[Required actions]
A: Check each of the statements (i) through (iii) against the electronic-services passage. For each, answer yes or no and quote the words of the passage that decide it.
(i) Service selection queries return a reference to one or more electronic-services.
(ii) A composite e-service is made up of a single individual service.
(iii) A provider could offer a travel reservation service by composing hotel and flight reservation services.
B: According to the electronic-services passage, which services could a provider compose to offer an itinerary planning service?
C: Pick up the electronic-services passage after its final sentence and keep writing it.

Customers 107 may look for available electronic-services by issuing service selection queries that may simply search electronic-services by name or that can include complex constraints on the service properties as well as ranking criteria in case multiple electronic-services satisfy the search criteria (e.g., not just Acme Car Rentals (fictitious) but Acme Car Rentals, midsize, San Jose airport, this Saturday night. Service selection queries return a reference to one or more electronic-services that can be used to invoke them.
The uniform representation and implementation of applications according to a homogeneous e-service framework creates a need for methods, devices, and tools for composing individual, web-accessible E-Service (possibly offered by different provider companies) into pre-packaged, value added, “composite e-service,” where a composite e-service service is a service composed of more than one individual service and inherent methods thereof. For instance, a provider 105 having an appropriate tool could offer a travel reservation service by composing hotel and flight reservation services, or it could offer an itinerary planning service by composing road map services, weather services, traffic prediction services, and “utility” services to collect data from the user via the web or to send e-mail notifications.

[Information]
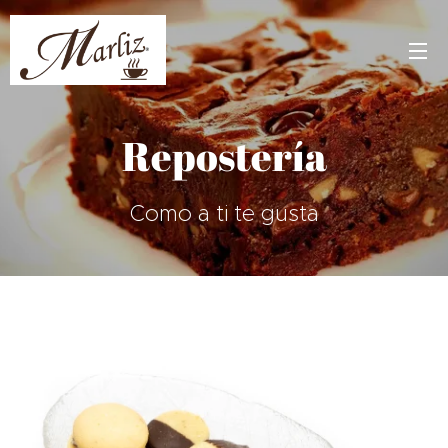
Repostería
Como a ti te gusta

* * *

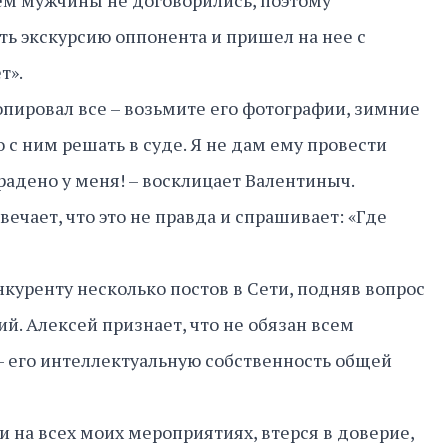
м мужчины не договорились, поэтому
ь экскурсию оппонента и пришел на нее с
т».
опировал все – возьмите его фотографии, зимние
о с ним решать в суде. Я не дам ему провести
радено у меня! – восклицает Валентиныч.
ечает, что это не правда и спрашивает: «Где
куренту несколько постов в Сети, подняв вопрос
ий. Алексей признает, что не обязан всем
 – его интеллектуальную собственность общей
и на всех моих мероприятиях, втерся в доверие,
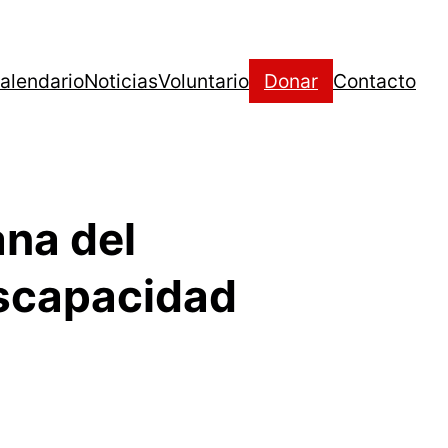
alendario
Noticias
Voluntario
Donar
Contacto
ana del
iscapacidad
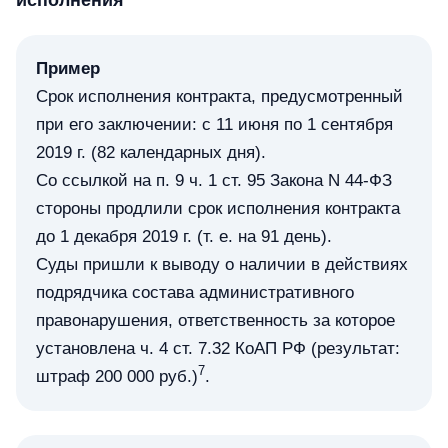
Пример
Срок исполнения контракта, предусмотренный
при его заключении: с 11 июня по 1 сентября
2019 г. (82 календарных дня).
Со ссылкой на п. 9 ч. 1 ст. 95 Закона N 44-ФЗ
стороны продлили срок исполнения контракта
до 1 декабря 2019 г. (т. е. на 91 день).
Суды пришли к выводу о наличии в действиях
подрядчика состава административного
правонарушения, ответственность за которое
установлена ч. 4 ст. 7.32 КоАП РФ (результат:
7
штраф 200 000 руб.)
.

---

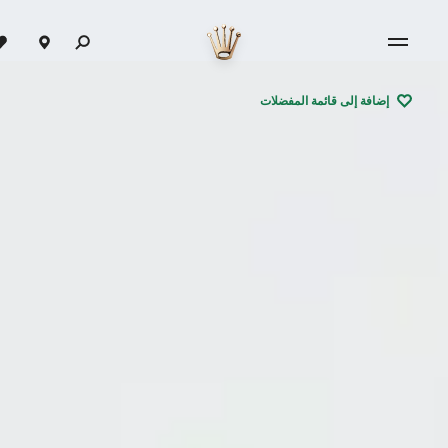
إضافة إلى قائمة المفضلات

[Numbered answers]
A:
(i) Yes: "Service selection queries return a reference to one or more electronic-services that can be used to invoke them."
(ii) No: "a composite e-service service is a service composed of more than one individual service"
(iii) Yes: "a provider 105 having an appropriate tool could offer a travel reservation service by composing hotel and flight reservation services"

B: Road map services, weather services, traffic prediction services, and "utility" services to collect data from the user via the web or to send e-mail notifications.

C:
One current approach to structuring work item processes is generally referred to as “traditional subprocess” coding. Each individual context of the process has to be maintained in ad-hoc ways by the process developer, who has to define ad-hoc variables for this purpose. Explicit nodes of a flow diagram for such a one-level processing architecture must be included in the process definition just for the sake of searching subprocesses to interact with. For complex services, process/subprocess coding is extremely complex and necessarily proprietary to the specific service for which it was developed. Upgrading and maintenance requires specific knowledge and understanding of the specific program.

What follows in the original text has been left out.